To start with, its almost a dirty word to have been a DC politician for any stretch of time. Before Biden, between Bill Clinton, W, Obama, and Trump, we had 28 years of presidents with a total of 4 years of inside the beltway political experience before becoming President. Hillary had some line about "the most qualified candidate ever", but for the most part, deep Washington connections is almost never a selling point for Presidental candidate.
If anything, its almost the opposite.
You can market change, can you market the opposite?
Beyond that, I'm not sure we believe in that sort of intuition at all.
I singled out Lewis, but there's a large bookshelf of books about how our intuition sucks and we shouldn't trust it. I would put the Freakonomics, Thinking Fast and Thinking Slow, Cass Sustein's Nudge (who Obama worked with at U of Chicago and hired into the White House), most of the Less Wrong universe of stuff including SSC, all fit into that category.
I think that shelf has a lot of good insights, and its useful to sort of be careful about the limits of intuition, and where it can lead us astray.
I also think its somewhat antithetical to LBJs sort of intuition. The sort of leaders we aspire to be, and choose, after reading that stuff. Can't do the things that LBJ did.
Or at least that's 1 theory of the universe.
Thanks for the car adapter tip, not sure why it hadn't occurred to me that there might be a solution to my setup, but that's seems like something I should own. Purchased.

Yeah, I think I'll go strongly the other direction on this.
"Terry Bradshaw may predict the Browns to beat the Bengals, but at a certain time we'll know the winner and if the Bengals win the sun will rise the next morning and his being wrong about it will have no effect on anything."
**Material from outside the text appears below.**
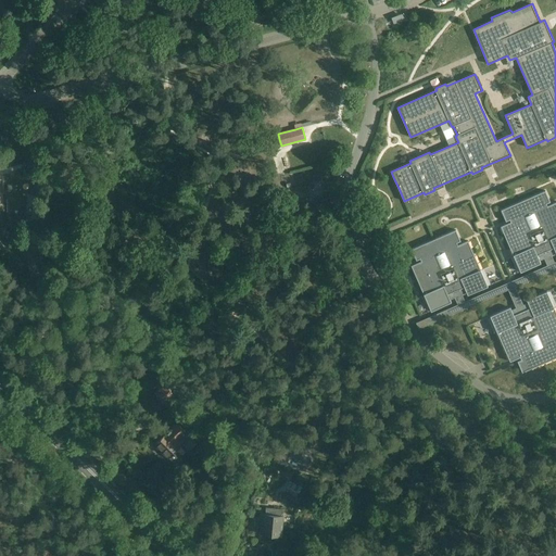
[(24,168),(23,179),(43,180),(43,171),(29,169),(24,168)]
The problem is, this isn't true at all. It's not true in football, it's not true politics, it's not true across many dimensions of life. And the world we live in is worse off for it.
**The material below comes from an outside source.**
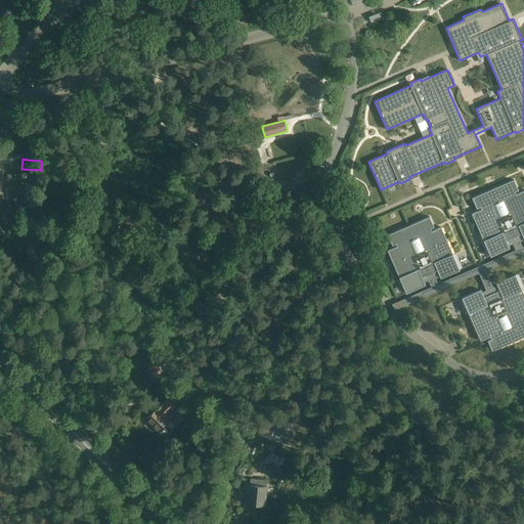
[(34,173),(33,184),(41,184),(42,173),(34,173)]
Terry Bradshaw is one guy out of many many people giving opinions, I wouldn't say that his opinion alone is the basis that people's futures ride on, but when Brandon Staley goes for it on 4th down, and Terry Bradshaw says that he's the reason the Chargers lost (everytime that happens, a guys livelihood is on the line), when the Rams lose a game and Terry Bradshaw says the Jared Goff is the reason why they lost (a guys livelihood is on the line). (I don't know if Bradshaw actually had those particular take, I made them up as example, though I do remember various talking heads making them, just not which particular talking head).
Every little statement like this affects public perception, and public perception affects reality. We humans are highly susceptible to group think.
The presumption is that that the guy on TV knows what he's talking about, knows the factors that goes into whether the Browns have what it takes to beat the Bengals [1], I agree that for the most part no one really cares, I'm saying that we should, if in reality, these guys are actually just full of shit constantly. That's actually extremely useful information.
This obviously applies to politics as well, no matter what happens on Tues, the Wednesday morning QBs will come out, it's extremely useful to understand that most of them are full of shit.
[1] Somewhat hilariously, these picks typically aren't even against the spread, to the degree that these guys can't even figure out to just pick the obvious favorites... truly wasting all of our time.